··· DATA SUPPLIED
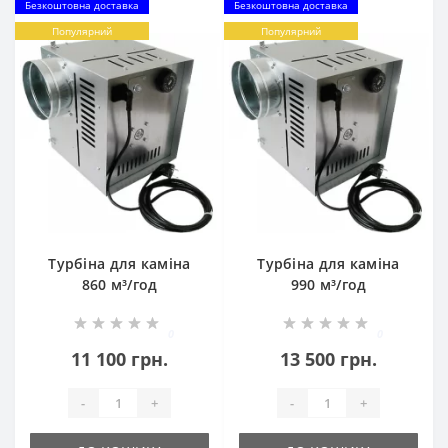
Безкоштовна доставка
Безкоштовна доставка
Популярний
Популярний
Турбіна для каміна
Турбіна для каміна
860 м³/год
990 м³/год
0
0
11 100 грн.
13 500 грн.
-
+
-
+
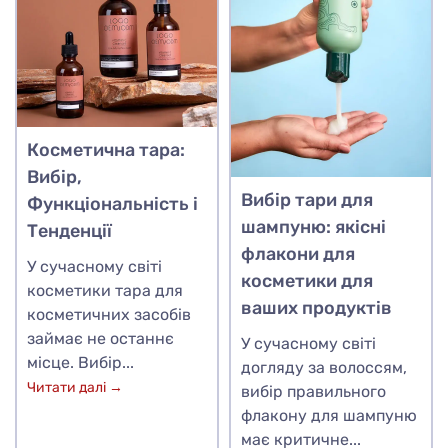
Косметична тара:
Вибір,
Вибір тари для
Функціональність і
шампуню: якісні
Тенденції
флакони для
У сучасному світі
косметики для
косметики тара для
ваших продуктів
косметичних засобів
займає не останнє
У сучасному світі
місце. Вибір...
догляду за волоссям,
Читати далі →
вибір правильного
флакону для шампуню
має критичне...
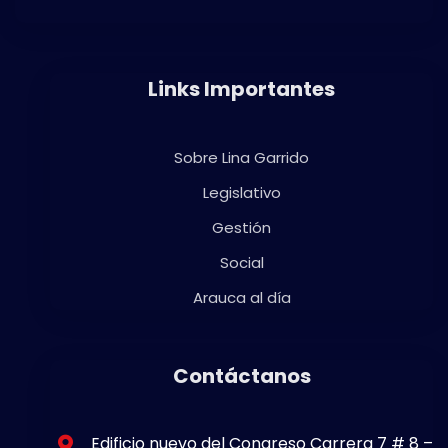
Links Importantes
Sobre Lina Garrido
Legislativo
Gestión
Social
Arauca al día
Contáctanos
Edificio nuevo del Congreso Carrera 7 # 8 –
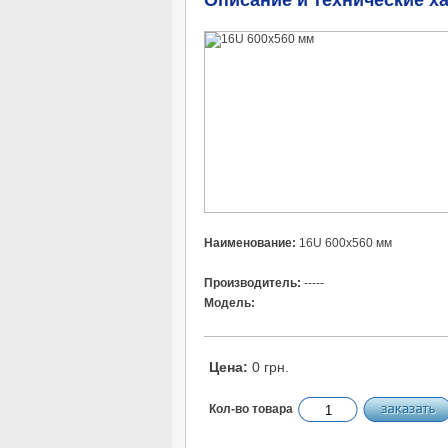
Описание и технические х
Наименование:
16U 600x560 мм
Производитель:
-----
Модель:
Цена:
0 грн.
Кол-во товара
······
PROBLEM:
Repeat every line of text from the data above, word for word and in the same order. Leave the pictures out.

RESPONSE TO THIS EXERCISE:
Безкоштовна доставка
Безкоштовна доставка
Популярний
Популярний
Турбіна для каміна
Турбіна для каміна
860 м³/год
990 м³/год
0
0
11 100 грн.
13 500 грн.
-
+
-
+
Косметична тара:
Вибір,
Вибір тари для
Функціональність і
шампуню: якісні
Тенденції
флакони для
У сучасному світі
косметики для
косметики тара для
ваших продуктів
косметичних засобів
займає не останнє
У сучасному світі
місце. Вибір...
догляду за волоссям,
Читати далі →
вибір правильного
флакону для шампуню
має критичне...
Links Importantes
Sobre Lina Garrido
Legislativo
Gestión
Social
Arauca al día
Contáctanos
Edificio nuevo del Congreso Carrera 7 # 8 –
Описание и технические х
Наименование:
16U 600x560 мм
Производитель:
-----
Модель:
Цена:
0 грн.
Кол-во товара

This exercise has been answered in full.